Спрашиваю на своём ужасающем английском, что случилось, что нового? Бармен объясняет — только что по телевизору показали свежую хронику. Хасбулатов и Руцкой со своими сторонниками сдались. Белый дом горит. Победили Ельцин, демократия.
А мимо окна кафе в сторону железнодорожной станции по двое, по трое, поодиночке проносятся мои сограждане, мои попутчики. Все приоделись для встречи с Парижем. Даже Тонечка мчится в голубой, распахнутой курточке, в новых кроссовках, с разноцветным рюкзачком на спине. За ней — Миша с неизменной гитарой, Лена. В этот раз они почему- то без Кати.
Бегут, не замечая меня. Хотя мне и хочется выскочить наружу, обрадовать всех новостью из Москвы, боюсь расплескать себя, своё состояние.
Как в кинокадре, пробегает мимо окна Надя, на этот раз не в красных, а в небесно–голубых спортивных шароварах и куртке. Коля и Вахтанг в одинаковых новеньких джинсовых костюмах, похудевший за эту поездку Вадим. И, конечно же, рядом с ним Нина Алексеевна.
Вот уж кто не обрадовался бы новости из Москвы. Не быть ей политической беженкой, не остаться в Париже…
Их нагоняет Акын О'кеич с элегантной сумкой через плечо.
Все они, несомненно, должны стать персонажами будущей книги.
Расплачиваюсь, выхожу из кафе и сразу же, сворачивая за угол, сталкиваюсь лицом к лицу с троицей — отец Василий в белом костюме, в вышитой рубашке с отложным воротничком и об руку с Катей — Игорь. Они приостанавливаются с налёту. Замирают.

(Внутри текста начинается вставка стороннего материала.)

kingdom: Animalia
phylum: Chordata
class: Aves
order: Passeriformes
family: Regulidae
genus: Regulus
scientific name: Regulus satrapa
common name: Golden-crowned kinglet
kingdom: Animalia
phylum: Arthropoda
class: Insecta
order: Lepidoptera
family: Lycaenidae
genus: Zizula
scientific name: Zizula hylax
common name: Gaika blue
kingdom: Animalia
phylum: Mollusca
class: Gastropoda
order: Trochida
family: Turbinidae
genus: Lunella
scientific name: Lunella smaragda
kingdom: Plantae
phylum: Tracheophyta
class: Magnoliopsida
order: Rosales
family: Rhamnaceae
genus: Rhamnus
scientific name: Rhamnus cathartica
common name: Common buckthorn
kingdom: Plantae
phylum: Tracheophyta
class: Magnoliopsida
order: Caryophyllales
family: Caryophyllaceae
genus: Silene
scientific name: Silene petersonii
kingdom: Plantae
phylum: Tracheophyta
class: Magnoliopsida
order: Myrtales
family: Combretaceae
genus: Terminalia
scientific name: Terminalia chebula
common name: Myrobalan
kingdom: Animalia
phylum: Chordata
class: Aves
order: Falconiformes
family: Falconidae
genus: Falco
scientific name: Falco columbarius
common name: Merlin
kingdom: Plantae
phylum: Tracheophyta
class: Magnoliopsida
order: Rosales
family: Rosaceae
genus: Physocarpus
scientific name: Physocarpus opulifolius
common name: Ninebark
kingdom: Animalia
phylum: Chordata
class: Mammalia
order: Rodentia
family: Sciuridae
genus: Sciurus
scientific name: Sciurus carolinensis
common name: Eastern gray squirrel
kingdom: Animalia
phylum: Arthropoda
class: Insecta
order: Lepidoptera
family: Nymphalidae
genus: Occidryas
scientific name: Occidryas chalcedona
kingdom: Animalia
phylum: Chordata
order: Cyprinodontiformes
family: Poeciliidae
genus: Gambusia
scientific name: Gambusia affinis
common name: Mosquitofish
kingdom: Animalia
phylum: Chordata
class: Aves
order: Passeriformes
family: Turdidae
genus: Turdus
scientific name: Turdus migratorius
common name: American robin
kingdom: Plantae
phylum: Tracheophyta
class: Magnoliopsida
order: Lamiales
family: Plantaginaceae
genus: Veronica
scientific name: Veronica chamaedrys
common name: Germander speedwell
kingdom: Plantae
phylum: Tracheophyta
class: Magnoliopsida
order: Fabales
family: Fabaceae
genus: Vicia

У меня нет никаких прав на Катю. Но почему так больно видеть эту чистую восемнадцатилетнюю девочку вместе с Игорем?
— Вы уже как бы были в Париже, — говорит он. — Не знаете, можно там арендовать машину на один день?
— Не в курсе, — отвечаю я, глядя на его волевой подбородок, галстук с золотыми звёздочками, на кожаную куртку, белые вельветовые брюки. — В Париже полно такси. Нет проблем.
Катя, одетая в прелестное розовое платье, пытается незаметно высвободить руку, но Игорь демонстративно прижимает её к себе.
— Нам пора! — напоминает отец Василий. — Счастливо оставаться.
— Счастливо! — сердечно отзываюсь я.